Jika spekulasi publik berkembang dalam menilai ada ambisi politik di balik getolnya pemerintah mempertahankan RKHUP, sementara publik mencium lemahnya peran pemerintah dalam memberdayakan divisi humas yang ada. Maka akhirnya pemerintah akan menjadi kesulitan sendiri dengan jalan pintas yang dipilih telah mengabaikan prinsip efektivitas dan efisiensi dalam pelayanan informasi publik.
Tidak hanya itu, nomenklatur “kominfo” (komunikasi dan Informasi) yang dikritik masyarakat, tampaknya semakin rasional. Karena nomenklatur tersebut menunjukkan upaya yang lebih mengutamakan keterampilan komunikasi dari pada informasi sebagai esensinya. Hal ini justru berakibat mengapa menjadi marak misinformasi di dunia maya. Oleh karena itu, Kemenkominfo perlu meninjau ulang penggunaan nomenklatur “kominfo”, karena memang lebih tepat menggunakan nomenklatur “infokom”. Mengapa demikian? sebab faktanya, komunikasi yang baik sangat ditentukan oleh informasi yang objektif ilmiah. Memang informasi yang transparan, aktual, tajam, terpercaya dan berimbang, bila dikomunikasikan dapat mengancam anomali oknum pemerintah.
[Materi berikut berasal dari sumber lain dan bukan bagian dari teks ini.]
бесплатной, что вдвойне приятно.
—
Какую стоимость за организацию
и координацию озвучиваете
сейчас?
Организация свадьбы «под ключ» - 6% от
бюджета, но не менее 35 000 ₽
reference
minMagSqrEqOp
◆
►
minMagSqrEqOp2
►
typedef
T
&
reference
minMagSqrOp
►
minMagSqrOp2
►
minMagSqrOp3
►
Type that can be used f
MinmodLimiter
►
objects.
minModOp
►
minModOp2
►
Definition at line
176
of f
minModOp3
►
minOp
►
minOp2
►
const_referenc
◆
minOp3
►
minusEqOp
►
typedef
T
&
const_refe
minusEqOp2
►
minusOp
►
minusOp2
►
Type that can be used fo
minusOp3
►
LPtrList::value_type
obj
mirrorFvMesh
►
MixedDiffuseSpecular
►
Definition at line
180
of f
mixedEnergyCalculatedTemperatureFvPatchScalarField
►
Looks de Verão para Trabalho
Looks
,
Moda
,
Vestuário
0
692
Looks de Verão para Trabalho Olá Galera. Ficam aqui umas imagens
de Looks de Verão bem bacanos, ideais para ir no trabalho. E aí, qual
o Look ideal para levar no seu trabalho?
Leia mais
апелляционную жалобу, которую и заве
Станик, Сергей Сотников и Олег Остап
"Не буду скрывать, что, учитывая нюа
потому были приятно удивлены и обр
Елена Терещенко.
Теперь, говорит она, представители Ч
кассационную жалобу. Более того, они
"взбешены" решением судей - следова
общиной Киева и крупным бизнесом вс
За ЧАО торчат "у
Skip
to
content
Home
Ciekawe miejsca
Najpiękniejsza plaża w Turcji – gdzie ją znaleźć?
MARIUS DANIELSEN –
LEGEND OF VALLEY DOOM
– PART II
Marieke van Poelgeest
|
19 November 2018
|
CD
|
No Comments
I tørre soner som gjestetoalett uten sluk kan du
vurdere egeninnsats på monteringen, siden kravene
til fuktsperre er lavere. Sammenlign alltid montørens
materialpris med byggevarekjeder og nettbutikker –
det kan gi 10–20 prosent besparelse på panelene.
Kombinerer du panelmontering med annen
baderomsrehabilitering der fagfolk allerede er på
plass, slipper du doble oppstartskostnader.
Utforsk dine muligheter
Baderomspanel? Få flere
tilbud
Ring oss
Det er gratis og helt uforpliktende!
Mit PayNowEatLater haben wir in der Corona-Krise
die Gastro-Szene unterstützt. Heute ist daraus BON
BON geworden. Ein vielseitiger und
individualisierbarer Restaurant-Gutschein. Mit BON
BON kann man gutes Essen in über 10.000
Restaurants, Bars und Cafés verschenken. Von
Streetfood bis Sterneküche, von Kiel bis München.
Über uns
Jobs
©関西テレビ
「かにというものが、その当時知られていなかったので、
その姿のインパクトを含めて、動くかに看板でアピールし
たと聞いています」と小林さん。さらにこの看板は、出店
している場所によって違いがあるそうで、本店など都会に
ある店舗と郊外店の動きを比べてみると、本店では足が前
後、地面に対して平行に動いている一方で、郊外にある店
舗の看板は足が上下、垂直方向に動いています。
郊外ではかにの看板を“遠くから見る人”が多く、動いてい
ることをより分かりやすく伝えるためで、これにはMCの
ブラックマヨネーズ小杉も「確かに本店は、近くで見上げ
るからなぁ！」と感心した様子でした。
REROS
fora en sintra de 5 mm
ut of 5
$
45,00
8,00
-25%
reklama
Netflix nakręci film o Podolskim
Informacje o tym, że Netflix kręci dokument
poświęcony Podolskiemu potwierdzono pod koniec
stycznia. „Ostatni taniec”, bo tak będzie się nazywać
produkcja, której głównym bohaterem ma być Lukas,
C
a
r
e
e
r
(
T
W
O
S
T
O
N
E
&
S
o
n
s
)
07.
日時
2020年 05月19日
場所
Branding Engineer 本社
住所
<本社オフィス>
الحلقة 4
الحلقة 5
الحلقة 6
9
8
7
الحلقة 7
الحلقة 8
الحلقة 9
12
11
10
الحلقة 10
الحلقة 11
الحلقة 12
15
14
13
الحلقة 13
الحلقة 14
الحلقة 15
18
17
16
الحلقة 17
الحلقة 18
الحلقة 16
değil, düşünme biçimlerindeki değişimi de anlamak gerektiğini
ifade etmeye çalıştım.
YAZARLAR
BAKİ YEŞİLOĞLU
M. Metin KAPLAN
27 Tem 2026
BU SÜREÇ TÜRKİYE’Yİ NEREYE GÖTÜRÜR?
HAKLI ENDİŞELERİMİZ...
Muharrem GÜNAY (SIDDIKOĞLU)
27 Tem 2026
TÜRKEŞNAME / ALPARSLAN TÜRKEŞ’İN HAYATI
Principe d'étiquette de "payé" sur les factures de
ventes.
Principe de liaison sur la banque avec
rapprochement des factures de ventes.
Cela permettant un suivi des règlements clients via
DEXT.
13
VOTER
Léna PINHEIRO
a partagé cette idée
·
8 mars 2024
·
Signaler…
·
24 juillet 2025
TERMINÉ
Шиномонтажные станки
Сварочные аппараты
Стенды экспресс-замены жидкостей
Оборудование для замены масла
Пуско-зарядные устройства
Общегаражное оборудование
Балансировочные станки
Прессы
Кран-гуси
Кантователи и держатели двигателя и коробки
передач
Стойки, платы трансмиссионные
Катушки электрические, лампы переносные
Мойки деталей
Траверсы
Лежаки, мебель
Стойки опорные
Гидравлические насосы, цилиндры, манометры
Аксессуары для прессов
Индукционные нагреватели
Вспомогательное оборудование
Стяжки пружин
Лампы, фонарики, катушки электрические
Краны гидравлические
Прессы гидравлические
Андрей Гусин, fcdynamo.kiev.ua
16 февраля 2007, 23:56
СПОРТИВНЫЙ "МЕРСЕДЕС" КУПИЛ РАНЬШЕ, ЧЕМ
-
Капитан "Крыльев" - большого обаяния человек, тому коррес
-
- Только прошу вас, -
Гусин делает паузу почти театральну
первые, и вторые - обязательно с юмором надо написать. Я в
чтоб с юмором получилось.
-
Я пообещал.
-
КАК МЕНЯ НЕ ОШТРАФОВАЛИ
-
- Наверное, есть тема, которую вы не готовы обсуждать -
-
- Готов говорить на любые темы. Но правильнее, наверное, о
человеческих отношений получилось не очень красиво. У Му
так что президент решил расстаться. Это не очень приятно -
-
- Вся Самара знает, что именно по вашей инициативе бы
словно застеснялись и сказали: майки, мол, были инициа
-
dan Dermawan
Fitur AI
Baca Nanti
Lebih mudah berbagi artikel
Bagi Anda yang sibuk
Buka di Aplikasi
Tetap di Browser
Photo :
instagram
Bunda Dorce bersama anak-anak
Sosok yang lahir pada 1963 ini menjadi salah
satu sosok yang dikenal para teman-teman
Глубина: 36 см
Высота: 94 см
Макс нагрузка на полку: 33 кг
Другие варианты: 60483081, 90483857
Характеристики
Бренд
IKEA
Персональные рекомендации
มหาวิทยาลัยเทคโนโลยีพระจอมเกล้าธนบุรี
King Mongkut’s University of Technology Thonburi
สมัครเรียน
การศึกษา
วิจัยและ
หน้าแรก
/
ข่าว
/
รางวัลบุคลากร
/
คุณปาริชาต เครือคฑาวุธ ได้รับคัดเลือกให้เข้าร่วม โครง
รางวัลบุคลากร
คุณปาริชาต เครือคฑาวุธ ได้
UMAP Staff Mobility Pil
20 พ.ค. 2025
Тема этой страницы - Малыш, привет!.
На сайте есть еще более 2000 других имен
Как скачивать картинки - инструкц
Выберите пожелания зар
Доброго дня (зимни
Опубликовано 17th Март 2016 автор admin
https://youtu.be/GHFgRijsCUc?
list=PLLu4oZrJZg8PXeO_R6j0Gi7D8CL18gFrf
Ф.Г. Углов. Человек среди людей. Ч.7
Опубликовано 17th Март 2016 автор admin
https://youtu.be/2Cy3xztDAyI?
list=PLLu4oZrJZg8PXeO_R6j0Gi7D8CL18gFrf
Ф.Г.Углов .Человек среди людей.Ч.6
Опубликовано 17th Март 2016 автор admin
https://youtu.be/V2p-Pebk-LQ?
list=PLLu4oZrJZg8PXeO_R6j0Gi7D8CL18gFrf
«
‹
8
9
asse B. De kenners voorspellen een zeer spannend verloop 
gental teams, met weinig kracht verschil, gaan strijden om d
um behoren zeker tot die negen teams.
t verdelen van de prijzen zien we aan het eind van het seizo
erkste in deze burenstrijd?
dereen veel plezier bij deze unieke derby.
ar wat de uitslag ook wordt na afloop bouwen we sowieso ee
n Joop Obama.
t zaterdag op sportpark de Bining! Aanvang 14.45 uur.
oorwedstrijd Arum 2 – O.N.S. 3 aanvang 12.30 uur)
Sehebat apapun influencer bayaran bersilat lidah, pada akhirnya suara mereka yang dibeli pemerintah tidak akan mampu selamanya menutupi suara-suara masyarakat cerdas yang jujur dan tulus. Ketika warganet semakin mengekspos wawasan luas sebagai syarat membanding dan nilai bandingan sebagai parameter kebenaran. Maka pada waktunya, nilai-nilai yang benar dapat teruji. Suatu masa akan tiba kebohongan menjadi runtuh, maka tak ada yang dapat menghentikan batasan ruang dan waktunya yang telah ditentukan keruntuhannya, walau sesaat pun. (*)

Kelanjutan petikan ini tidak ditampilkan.